= TASK INSTRUCTIONS =
Which lines below include "kneeling"? Copy them all.

::: RECORD SET :::

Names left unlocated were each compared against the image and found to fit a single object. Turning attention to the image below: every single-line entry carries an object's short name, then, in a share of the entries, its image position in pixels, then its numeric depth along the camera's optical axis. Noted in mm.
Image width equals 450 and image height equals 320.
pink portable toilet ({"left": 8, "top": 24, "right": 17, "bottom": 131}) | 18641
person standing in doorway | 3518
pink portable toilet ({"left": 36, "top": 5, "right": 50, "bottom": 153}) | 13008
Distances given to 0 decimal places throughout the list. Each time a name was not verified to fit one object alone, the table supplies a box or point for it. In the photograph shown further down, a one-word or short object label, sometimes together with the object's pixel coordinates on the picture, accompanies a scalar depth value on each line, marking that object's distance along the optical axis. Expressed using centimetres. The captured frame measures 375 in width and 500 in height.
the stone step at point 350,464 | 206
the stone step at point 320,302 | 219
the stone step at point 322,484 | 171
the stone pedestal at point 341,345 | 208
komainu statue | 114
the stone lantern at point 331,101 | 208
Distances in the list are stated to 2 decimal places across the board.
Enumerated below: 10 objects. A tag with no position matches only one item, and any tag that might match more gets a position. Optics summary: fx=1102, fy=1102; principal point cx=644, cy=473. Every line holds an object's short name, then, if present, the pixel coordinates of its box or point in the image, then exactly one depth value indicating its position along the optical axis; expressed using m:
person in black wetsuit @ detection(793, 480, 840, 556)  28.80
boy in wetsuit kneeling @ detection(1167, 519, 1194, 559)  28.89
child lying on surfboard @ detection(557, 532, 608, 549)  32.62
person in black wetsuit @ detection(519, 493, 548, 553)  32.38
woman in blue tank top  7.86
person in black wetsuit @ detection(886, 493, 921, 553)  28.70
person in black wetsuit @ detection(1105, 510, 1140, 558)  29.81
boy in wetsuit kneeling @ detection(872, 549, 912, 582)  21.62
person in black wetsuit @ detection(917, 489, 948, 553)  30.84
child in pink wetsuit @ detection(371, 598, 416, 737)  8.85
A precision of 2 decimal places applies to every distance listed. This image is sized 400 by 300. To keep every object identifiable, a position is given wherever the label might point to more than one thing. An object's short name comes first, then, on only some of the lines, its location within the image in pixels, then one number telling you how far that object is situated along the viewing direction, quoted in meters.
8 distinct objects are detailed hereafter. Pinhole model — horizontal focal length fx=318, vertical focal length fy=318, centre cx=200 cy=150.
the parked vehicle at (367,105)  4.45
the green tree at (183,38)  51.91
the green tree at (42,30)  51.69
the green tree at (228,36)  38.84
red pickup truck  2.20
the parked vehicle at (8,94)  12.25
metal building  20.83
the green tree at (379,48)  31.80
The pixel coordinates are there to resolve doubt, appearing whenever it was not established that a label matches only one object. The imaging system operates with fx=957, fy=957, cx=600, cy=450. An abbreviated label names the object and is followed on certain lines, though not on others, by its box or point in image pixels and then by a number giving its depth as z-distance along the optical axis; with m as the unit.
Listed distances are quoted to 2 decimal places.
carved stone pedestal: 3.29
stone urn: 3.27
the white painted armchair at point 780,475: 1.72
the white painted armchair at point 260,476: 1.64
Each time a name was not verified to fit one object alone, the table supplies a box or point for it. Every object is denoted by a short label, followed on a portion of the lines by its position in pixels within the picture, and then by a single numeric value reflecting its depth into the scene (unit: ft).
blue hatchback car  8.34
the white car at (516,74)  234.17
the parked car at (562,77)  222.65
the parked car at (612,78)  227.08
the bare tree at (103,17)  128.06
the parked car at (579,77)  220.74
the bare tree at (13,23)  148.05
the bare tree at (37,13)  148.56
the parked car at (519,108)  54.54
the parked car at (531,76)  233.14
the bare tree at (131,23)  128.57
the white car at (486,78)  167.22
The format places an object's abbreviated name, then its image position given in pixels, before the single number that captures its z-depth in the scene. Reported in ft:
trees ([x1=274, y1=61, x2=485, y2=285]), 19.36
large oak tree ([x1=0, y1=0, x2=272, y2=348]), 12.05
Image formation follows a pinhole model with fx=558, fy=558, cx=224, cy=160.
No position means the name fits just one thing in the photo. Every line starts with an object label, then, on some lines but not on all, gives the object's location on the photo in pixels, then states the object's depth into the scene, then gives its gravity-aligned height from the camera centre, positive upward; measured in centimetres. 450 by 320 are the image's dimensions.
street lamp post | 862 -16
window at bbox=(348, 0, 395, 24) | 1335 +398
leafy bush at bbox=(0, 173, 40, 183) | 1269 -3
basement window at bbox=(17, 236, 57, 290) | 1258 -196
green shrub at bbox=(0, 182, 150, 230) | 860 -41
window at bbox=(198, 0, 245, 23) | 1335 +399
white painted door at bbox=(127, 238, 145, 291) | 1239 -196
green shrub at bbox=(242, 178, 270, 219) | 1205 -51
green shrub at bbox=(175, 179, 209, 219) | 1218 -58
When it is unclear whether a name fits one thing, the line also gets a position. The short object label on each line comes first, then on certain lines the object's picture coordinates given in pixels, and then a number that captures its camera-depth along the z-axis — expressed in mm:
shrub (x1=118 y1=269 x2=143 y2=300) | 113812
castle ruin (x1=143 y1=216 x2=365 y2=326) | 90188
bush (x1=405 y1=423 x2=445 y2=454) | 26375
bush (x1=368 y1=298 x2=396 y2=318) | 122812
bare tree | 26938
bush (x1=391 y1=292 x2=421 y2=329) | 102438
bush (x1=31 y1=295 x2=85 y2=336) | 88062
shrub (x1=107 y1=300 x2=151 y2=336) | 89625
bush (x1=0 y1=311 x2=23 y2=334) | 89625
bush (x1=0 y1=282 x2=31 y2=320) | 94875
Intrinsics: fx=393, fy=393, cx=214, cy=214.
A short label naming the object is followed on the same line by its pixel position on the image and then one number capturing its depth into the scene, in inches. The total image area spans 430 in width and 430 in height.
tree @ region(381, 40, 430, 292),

:::

= EXERCISE ANSWER =
boy in wetsuit kneeling @ detection(1167, 519, 1194, 559)  28.89
boy in wetsuit kneeling @ detection(872, 549, 912, 582)  21.62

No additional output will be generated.